[[ Data open ]]
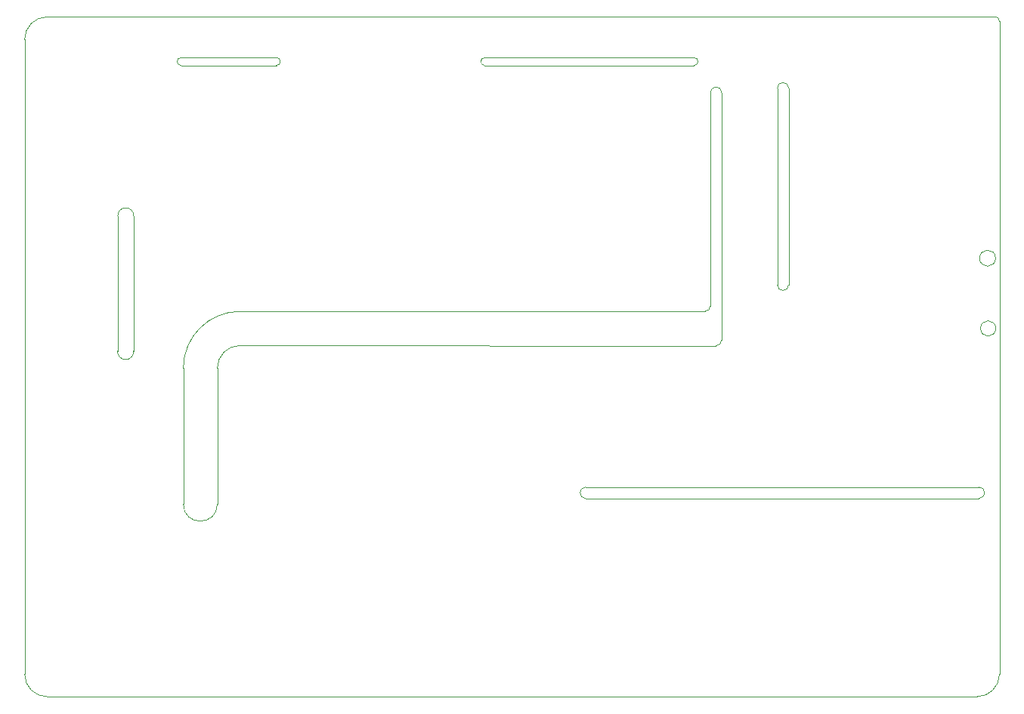
<source format=gbr>
G04 #@! TF.GenerationSoftware,KiCad,Pcbnew,(5.1.6)-1*
G04 #@! TF.CreationDate,2021-10-23T11:58:58+02:00*
G04 #@! TF.ProjectId,hamodule,68616d6f-6475-46c6-952e-6b696361645f,rev?*
G04 #@! TF.SameCoordinates,Original*
G04 #@! TF.FileFunction,Profile,NP*
%FSLAX46Y46*%
G04 Gerber Fmt 4.6, Leading zero omitted, Abs format (unit mm)*
G04 Created by KiCad (PCBNEW (5.1.6)-1) date 2021-10-23 11:58:58*
%MOMM*%
%LPD*%
G01*
G04 APERTURE LIST*
G04 #@! TA.AperFunction,Profile*
%ADD10C,0.050000*%
G04 #@! TD*
G04 #@! TA.AperFunction,Profile*
%ADD11C,0.100000*%
G04 #@! TD*
G04 APERTURE END LIST*
D10*
X207708500Y-67373500D02*
G75*
G02*
X208216500Y-67881500I0J-508000D01*
G01*
X208216500Y-141033500D02*
G75*
G02*
X205676500Y-143573500I-2540000J0D01*
G01*
X101536500Y-143573500D02*
G75*
G02*
X98996500Y-141033500I0J2540000D01*
G01*
X98996500Y-69913500D02*
G75*
G02*
X101536500Y-67373500I2540000J0D01*
G01*
X207800805Y-102298500D02*
G75*
G03*
X207800805Y-102298500I-854305J0D01*
G01*
X207781026Y-94424500D02*
G75*
G03*
X207781026Y-94424500I-898026J0D01*
G01*
X184594500Y-97409000D02*
G75*
G02*
X183324500Y-97409000I-635000J0D01*
G01*
X183324500Y-75374500D02*
G75*
G02*
X184594500Y-75374500I635000J0D01*
G01*
D11*
X183324500Y-97409000D02*
X183324500Y-75374500D01*
X184594500Y-97409000D02*
X184594500Y-75374500D01*
D10*
X177101500Y-103568500D02*
G75*
G02*
X176403000Y-104267000I-698500J0D01*
G01*
X175831500Y-75882500D02*
G75*
G02*
X177101500Y-75882500I635000J0D01*
G01*
D11*
X177101500Y-103568500D02*
X177101500Y-75882500D01*
X175831500Y-99758500D02*
X175831500Y-75882500D01*
D10*
X175831500Y-99758500D02*
G75*
G02*
X175196500Y-100393500I-635000J0D01*
G01*
X116522500Y-72834500D02*
G75*
G02*
X116522500Y-71945500I0J444500D01*
G01*
X127190500Y-71945500D02*
G75*
G02*
X127190500Y-72834500I0J-444500D01*
G01*
X173990000Y-71945500D02*
G75*
G02*
X173990000Y-72834500I0J-444500D01*
G01*
X150503367Y-72831068D02*
G75*
G02*
X150558500Y-71945500I55133J441068D01*
G01*
X205916500Y-120078500D02*
G75*
G02*
X205916500Y-121348500I0J-635000D01*
G01*
X161861500Y-121348500D02*
G75*
G02*
X161861500Y-120078500I0J635000D01*
G01*
D11*
X161861500Y-120078500D02*
X205916500Y-120078500D01*
X205916500Y-121348500D02*
X161861500Y-121348500D01*
D10*
X120586500Y-121983500D02*
G75*
G02*
X116776500Y-121983500I-1905000J0D01*
G01*
X116776500Y-106743500D02*
G75*
G02*
X123126500Y-100393500I6350000J0D01*
G01*
X120586500Y-106743500D02*
G75*
G02*
X123126500Y-104203500I2540000J0D01*
G01*
X123126500Y-100393500D02*
X128206500Y-100393500D01*
X116776500Y-121983500D02*
X116776500Y-106743500D01*
X120586500Y-106743500D02*
X120586500Y-121983500D01*
X126033345Y-104203500D02*
X123126500Y-104203500D01*
X111206500Y-104838500D02*
G75*
G02*
X109406500Y-104838500I-900000J-50000D01*
G01*
X109426500Y-89728500D02*
G75*
G02*
X111226500Y-89728500I900000J50000D01*
G01*
X111206500Y-104838500D02*
X111226500Y-89728500D01*
X109426500Y-89728500D02*
X109406500Y-104838500D01*
D11*
X116522500Y-71945500D02*
X127190500Y-71945500D01*
X127190500Y-72834500D02*
X116522500Y-72834500D01*
X150558500Y-71945500D02*
X173990000Y-71945500D01*
X173990000Y-72834500D02*
X150503367Y-72831068D01*
X128206500Y-100393500D02*
X175196500Y-100393500D01*
X176403000Y-104267000D02*
X126033345Y-104203500D01*
D10*
X98996500Y-141033500D02*
X98996500Y-69913500D01*
X207708500Y-67373500D02*
X101536500Y-67373500D01*
X205676500Y-143573500D02*
X101536500Y-143573500D01*
X208216500Y-141033500D02*
X208216500Y-67881500D01*
M02*

</source>
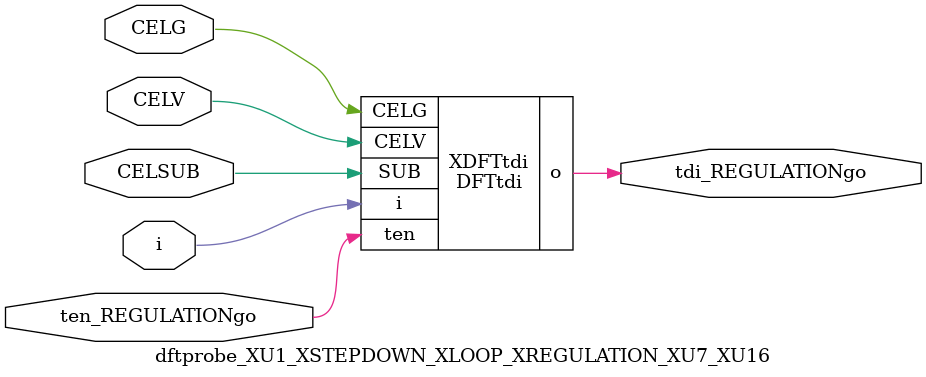
<source format=v>


module DFTtdi ( o, CELV, SUB, i, ten, CELG );

  input CELV;
  input ten;
  input i;
  output o;
  input CELG;
  input SUB;
endmodule


module dftprobe_XU1_XSTEPDOWN_XLOOP_XREGULATION_XU7_XU16 (i,tdi_REGULATIONgo,ten_REGULATIONgo,CELG,CELSUB,CELV);
input  i;
output  tdi_REGULATIONgo;
input  ten_REGULATIONgo;
input  CELG;
input  CELSUB;
input  CELV;

DFTtdi XDFTtdi(
  .i (i),
  .o (tdi_REGULATIONgo),
  .ten (ten_REGULATIONgo),
  .CELG (CELG),
  .SUB (CELSUB),
  .CELV (CELV)
);

endmodule


</source>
[[ Data closed ]]
• Activity:
Please retype the whole of the data precisely, omitting pictures.

• Response:
<source format=gbr>
G04 #@! TF.GenerationSoftware,KiCad,Pcbnew,(5.1.6)-1*
G04 #@! TF.CreationDate,2021-10-23T11:58:58+02:00*
G04 #@! TF.ProjectId,hamodule,68616d6f-6475-46c6-952e-6b696361645f,rev?*
G04 #@! TF.SameCoordinates,Original*
G04 #@! TF.FileFunction,Profile,NP*
%FSLAX46Y46*%
G04 Gerber Fmt 4.6, Leading zero omitted, Abs format (unit mm)*
G04 Created by KiCad (PCBNEW (5.1.6)-1) date 2021-10-23 11:58:58*
%MOMM*%
%LPD*%
G01*
G04 APERTURE LIST*
G04 #@! TA.AperFunction,Profile*
%ADD10C,0.050000*%
G04 #@! TD*
G04 #@! TA.AperFunction,Profile*
%ADD11C,0.100000*%
G04 #@! TD*
G04 APERTURE END LIST*
D10*
X207708500Y-67373500D02*
G75*
G02*
X208216500Y-67881500I0J-508000D01*
G01*
X208216500Y-141033500D02*
G75*
G02*
X205676500Y-143573500I-2540000J0D01*
G01*
X101536500Y-143573500D02*
G75*
G02*
X98996500Y-141033500I0J2540000D01*
G01*
X98996500Y-69913500D02*
G75*
G02*
X101536500Y-67373500I2540000J0D01*
G01*
X207800805Y-102298500D02*
G75*
G03*
X207800805Y-102298500I-854305J0D01*
G01*
X207781026Y-94424500D02*
G75*
G03*
X207781026Y-94424500I-898026J0D01*
G01*
X184594500Y-97409000D02*
G75*
G02*
X183324500Y-97409000I-635000J0D01*
G01*
X183324500Y-75374500D02*
G75*
G02*
X184594500Y-75374500I635000J0D01*
G01*
D11*
X183324500Y-97409000D02*
X183324500Y-75374500D01*
X184594500Y-97409000D02*
X184594500Y-75374500D01*
D10*
X177101500Y-103568500D02*
G75*
G02*
X176403000Y-104267000I-698500J0D01*
G01*
X175831500Y-75882500D02*
G75*
G02*
X177101500Y-75882500I635000J0D01*
G01*
D11*
X177101500Y-103568500D02*
X177101500Y-75882500D01*
X175831500Y-99758500D02*
X175831500Y-75882500D01*
D10*
X175831500Y-99758500D02*
G75*
G02*
X175196500Y-100393500I-635000J0D01*
G01*
X116522500Y-72834500D02*
G75*
G02*
X116522500Y-71945500I0J444500D01*
G01*
X127190500Y-71945500D02*
G75*
G02*
X127190500Y-72834500I0J-444500D01*
G01*
X173990000Y-71945500D02*
G75*
G02*
X173990000Y-72834500I0J-444500D01*
G01*
X150503367Y-72831068D02*
G75*
G02*
X150558500Y-71945500I55133J441068D01*
G01*
X205916500Y-120078500D02*
G75*
G02*
X205916500Y-121348500I0J-635000D01*
G01*
X161861500Y-121348500D02*
G75*
G02*
X161861500Y-120078500I0J635000D01*
G01*
D11*
X161861500Y-120078500D02*
X205916500Y-120078500D01*
X205916500Y-121348500D02*
X161861500Y-121348500D01*
D10*
X120586500Y-121983500D02*
G75*
G02*
X116776500Y-121983500I-1905000J0D01*
G01*
X116776500Y-106743500D02*
G75*
G02*
X123126500Y-100393500I6350000J0D01*
G01*
X120586500Y-106743500D02*
G75*
G02*
X123126500Y-104203500I2540000J0D01*
G01*
X123126500Y-100393500D02*
X128206500Y-100393500D01*
X116776500Y-121983500D02*
X116776500Y-106743500D01*
X120586500Y-106743500D02*
X120586500Y-121983500D01*
X126033345Y-104203500D02*
X123126500Y-104203500D01*
X111206500Y-104838500D02*
G75*
G02*
X109406500Y-104838500I-900000J-50000D01*
G01*
X109426500Y-89728500D02*
G75*
G02*
X111226500Y-89728500I900000J50000D01*
G01*
X111206500Y-104838500D02*
X111226500Y-89728500D01*
X109426500Y-89728500D02*
X109406500Y-104838500D01*
D11*
X116522500Y-71945500D02*
X127190500Y-71945500D01*
X127190500Y-72834500D02*
X116522500Y-72834500D01*
X150558500Y-71945500D02*
X173990000Y-71945500D01*
X173990000Y-72834500D02*
X150503367Y-72831068D01*
X128206500Y-100393500D02*
X175196500Y-100393500D01*
X176403000Y-104267000D02*
X126033345Y-104203500D01*
D10*
X98996500Y-141033500D02*
X98996500Y-69913500D01*
X207708500Y-67373500D02*
X101536500Y-67373500D01*
X205676500Y-143573500D02*
X101536500Y-143573500D01*
X208216500Y-141033500D02*
X208216500Y-67881500D01*
M02*

</source>
<source format=v>


module DFTtdi ( o, CELV, SUB, i, ten, CELG );

  input CELV;
  input ten;
  input i;
  output o;
  input CELG;
  input SUB;
endmodule


module dftprobe_XU1_XSTEPDOWN_XLOOP_XREGULATION_XU7_XU16 (i,tdi_REGULATIONgo,ten_REGULATIONgo,CELG,CELSUB,CELV);
input  i;
output  tdi_REGULATIONgo;
input  ten_REGULATIONgo;
input  CELG;
input  CELSUB;
input  CELV;

DFTtdi XDFTtdi(
  .i (i),
  .o (tdi_REGULATIONgo),
  .ten (ten_REGULATIONgo),
  .CELG (CELG),
  .SUB (CELSUB),
  .CELV (CELV)
);

endmodule


</source>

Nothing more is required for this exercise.